Il coronavirus dilaga in Campania. Allo “sceriffo” De Luca si è inceppato il lanciafiamme
«Cumpari, guallèra era: no cugghiuni». Un detto ironicamente spietato. I siciliani lo usano per indicare l’errore di valutazione sugli “attributi” di una persona. E sembra calzare a pennello su Vincenzo De Luca, alias ‘o Sceriffo, il governatore campano diventato improvvisamente “piccolo piccolo” dopo aver giganteggiato in ogni dove, persino all’estero, nei mesi in cui infuriava il morbo. Ricordate? Più che un politico, sembrava Rambo. Evocava il lanciafiamme contro i renitenti alla mascherina, sfornava ordinanze che a Wuhan se le sognavano, tuonava sui social e imperversava in tv.

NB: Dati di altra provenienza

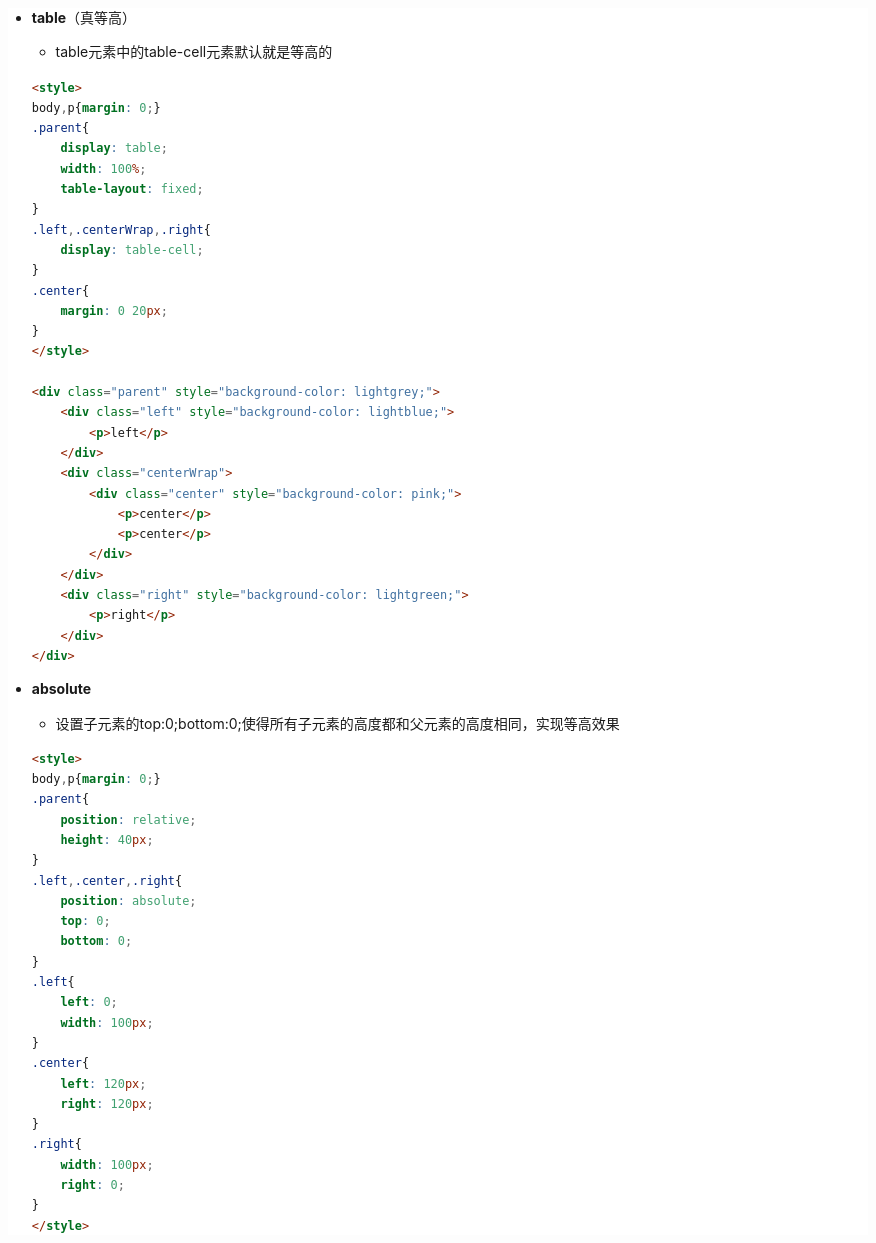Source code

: 

+ **table**（真等高）

  + table元素中的table-cell元素默认就是等高的

  ```html
  <style>
  body,p{margin: 0;}
  .parent{
      display: table;
      width: 100%;
      table-layout: fixed;
  }
  .left,.centerWrap,.right{
      display: table-cell;
  }
  .center{
      margin: 0 20px;
  }
  </style>
  
  <div class="parent" style="background-color: lightgrey;">
      <div class="left" style="background-color: lightblue;">
          <p>left</p>
      </div>  
      <div class="centerWrap">
          <div class="center" style="background-color: pink;">
              <p>center</p>
              <p>center</p>
          </div>         
      </div> 
      <div class="right" style="background-color: lightgreen;">
          <p>right</p>
      </div>        
  </div>
  ```

+ **absolute**

  + 设置子元素的top:0;bottom:0;使得所有子元素的高度都和父元素的高度相同，实现等高效果

  ```html
  <style>
  body,p{margin: 0;}
  .parent{
      position: relative;
      height: 40px;
  }
  .left,.center,.right{
      position: absolute;
      top: 0;
      bottom: 0;
  }
  .left{
      left: 0;
      width: 100px;
  }
  .center{
      left: 120px;
      right: 120px;
  }
  .right{
      width: 100px;
      right: 0;
  }
  </style>
  ```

Grazie al “lanciafiamme” ‘o Sceriffo ha vinto le elezioni
Un duro, insomma, ma anche un taumaturgo. Anzi la versione 4.0 di San Gennaro. Se il Patrono di Napoli aveva fermato con le mani la lava del Vesuvio, a lui è bastata un’occhiataccia per scoraggiare il virus. Facile, del resto, con il morbo che flagellava soprattutto il Nord. E conveniente, visto che alle viste c’era il voto. Oggi, invece, ottenuta la rielezione, De Luca ha riposto il lanciafiamme per riprendere i viaggi della speranza. Ha già bussato a denari (il «piano B per le imprese») con il governo. In più ha chiesto medici e infermieri volontari. E se i reparti di terapia intensiva non dovessero bastare ad accogliere i pazienti campani, vi provvederà l’ospedale realizzato in tempi cinesi da Bertolaso nei padiglioni della ex-fiera di Milano.
Ora si scopre che contro il virus ha solo fatto la «faccia feroce»
Scusate se è poco per uno che negli ultimi cinque anni si è riempito la bocca di «rivoluzionari piani sanitari», di primati inesistenti e di fantasmagorici progetti. Tutta fuffa. Pura propaganda elettorale favorita dal panico scatenato dalla pandemia. Ora che il virus dilaga soprattutto in Campania, chiunque può rendersi conto che abbaglio sia stato scambiare la guallèra di De Luca per i cugghiuni di Napoleone. Per fortuna, ai Masanielli laggiù hanno fatto il callo. E non da ora. Che quelli non fossero cugghiuni, i napoletani l’avevano capito da tempo. Del resto, ancora ricordano il «facite ‘a faccia feroce» ordinato ai soldati borbonici come estrema risorsa con cui intimorire il nemico. Proprio come ha fatto ‘o Sceriffo con il virus. Altro che lanciafiamme.